Classée au patrimoine de l’Unesco depuis 1980, la basse vallée de l’Omo, au sud-est de l’Éthiopie, abrite 200 000 indigènes, répartis en huit ethnies, dont la survie est menacée. Reportage.
Au carrefour des frontières de l’Éthiopie avec le sud Soudan et le Kenya se situe la vallée de l’Omo. Cette rivière prend sa source au sud-ouest de la capitale, Addis- Abeba, et s’étend sur plus de 700 kilomètres. Elle se jette ensuite dans le lac Turkana par un delta. Ces peuples en dépendent étroitement. Durant des siècles, ils se sont adaptés à cet environnement, aux conditions climatiques difficiles et imprévisibles, caractéristiques de cette région semi-aride.
Rituels ancestraux et conflits interethniques
Les Bodi (Me’en), les Daasanach, les Kara (ou Karo), les Kwegu (ou Muguji), les Mursi et les Nyangatom vivent le long de l’Omo. La crue annuelle de la rivière alimente la biodiversité et leur garantit une sécurité alimentaire lorsque les précipitations se font rares. Ils pratiquent ainsi une agriculture « de décrue », en utilisant le limon déposé sur les berges du fleuve, ainsi qu’une agriculture pluviale et itinérante, produisant du maïs, des haricots et du sorgho.
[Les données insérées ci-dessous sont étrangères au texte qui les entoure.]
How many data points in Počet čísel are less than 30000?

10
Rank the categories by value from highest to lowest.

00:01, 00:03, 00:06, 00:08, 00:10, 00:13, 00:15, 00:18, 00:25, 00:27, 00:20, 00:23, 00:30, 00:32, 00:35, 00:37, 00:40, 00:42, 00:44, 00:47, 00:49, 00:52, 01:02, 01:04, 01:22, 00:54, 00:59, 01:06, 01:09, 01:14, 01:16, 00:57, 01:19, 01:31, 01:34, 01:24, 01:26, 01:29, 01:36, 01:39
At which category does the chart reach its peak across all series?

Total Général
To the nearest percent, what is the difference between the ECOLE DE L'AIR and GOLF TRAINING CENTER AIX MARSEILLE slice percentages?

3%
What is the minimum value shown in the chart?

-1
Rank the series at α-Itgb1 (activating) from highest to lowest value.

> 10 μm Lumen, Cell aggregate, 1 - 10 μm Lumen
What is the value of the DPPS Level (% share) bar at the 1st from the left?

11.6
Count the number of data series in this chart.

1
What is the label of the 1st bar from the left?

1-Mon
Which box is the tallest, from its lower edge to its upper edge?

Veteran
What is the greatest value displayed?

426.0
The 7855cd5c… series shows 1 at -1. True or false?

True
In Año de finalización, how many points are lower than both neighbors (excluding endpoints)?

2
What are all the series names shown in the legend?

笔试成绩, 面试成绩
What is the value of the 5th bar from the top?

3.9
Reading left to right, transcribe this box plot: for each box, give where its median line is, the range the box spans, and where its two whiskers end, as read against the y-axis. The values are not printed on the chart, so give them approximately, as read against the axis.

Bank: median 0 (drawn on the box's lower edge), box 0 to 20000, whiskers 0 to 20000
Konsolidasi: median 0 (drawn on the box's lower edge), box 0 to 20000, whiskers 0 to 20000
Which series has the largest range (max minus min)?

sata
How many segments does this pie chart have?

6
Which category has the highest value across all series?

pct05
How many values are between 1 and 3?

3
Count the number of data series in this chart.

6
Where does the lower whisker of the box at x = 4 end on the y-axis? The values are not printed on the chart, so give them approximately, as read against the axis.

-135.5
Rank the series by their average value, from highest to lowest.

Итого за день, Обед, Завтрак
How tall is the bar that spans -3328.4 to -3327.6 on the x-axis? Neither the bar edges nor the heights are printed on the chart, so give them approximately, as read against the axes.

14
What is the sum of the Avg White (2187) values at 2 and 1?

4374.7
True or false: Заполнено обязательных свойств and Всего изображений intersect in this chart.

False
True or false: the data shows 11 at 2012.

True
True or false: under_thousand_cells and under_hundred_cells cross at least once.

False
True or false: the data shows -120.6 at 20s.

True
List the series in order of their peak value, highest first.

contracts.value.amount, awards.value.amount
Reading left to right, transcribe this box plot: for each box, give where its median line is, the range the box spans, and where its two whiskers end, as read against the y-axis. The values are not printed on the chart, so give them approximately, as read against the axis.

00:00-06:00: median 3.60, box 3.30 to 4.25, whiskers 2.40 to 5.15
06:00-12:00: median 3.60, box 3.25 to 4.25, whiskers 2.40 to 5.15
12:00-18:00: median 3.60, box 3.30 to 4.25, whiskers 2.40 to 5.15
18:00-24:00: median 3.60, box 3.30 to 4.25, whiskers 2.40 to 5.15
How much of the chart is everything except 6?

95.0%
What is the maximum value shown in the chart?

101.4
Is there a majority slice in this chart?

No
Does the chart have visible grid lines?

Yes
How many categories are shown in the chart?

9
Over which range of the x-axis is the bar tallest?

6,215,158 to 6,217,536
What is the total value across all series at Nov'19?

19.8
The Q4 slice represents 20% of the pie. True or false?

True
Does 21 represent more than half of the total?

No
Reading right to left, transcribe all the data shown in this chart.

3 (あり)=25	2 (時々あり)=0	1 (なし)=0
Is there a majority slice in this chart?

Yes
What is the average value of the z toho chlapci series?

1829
Le bétail joue également un rôle essentiel dans le mode de vie de la plupart de ces peuples.
Un réseau d’alliances interethniques s’est développé avec d’autres ethnies vivant plus loin (Hamar, Chai, Turkana), pour leur faciliter l’accès aux plaines inondées, en particulier en période de famine. Malgré cette coopération, des conflits éclatent périodiquement : le gouvernement s’étant accaparé de plus en plus de terres indigènes, la compétition pour les ressources s’est intensifiée.
Un barrage aux effets dévastateurs
Les populations de la vallée jouissent de moins en moins de ce territoire. Deux parcs nationaux, créés dans les années 1960 et 1970, les empêchent notamment de disposer de ressources es- sentielles à leur survie. Et comble de l’ironie, si les touristes peu- vent y chasser le gibier, les résidants indigènes, eux, n’en ont pas le droit.
Par ailleurs, Alemayehu Tegenu, le ministre éthiopien de l’eau et de l’énergie, a annoncé que le controversé barrage hydroélectrique Gilgel Gibe III démarrera sa production d’énergie après la saison des pluies, qui s’achève au mois d’août. L’énergie produite par le barrage sera destinée à l’alimentation du secteur industriel et à l’exportation. Mais ce dernier coupera la partie sud-ouest de la vallée l’Omo de tout accès à l’eau et mettra en péril le quotidien des peuples ancestraux.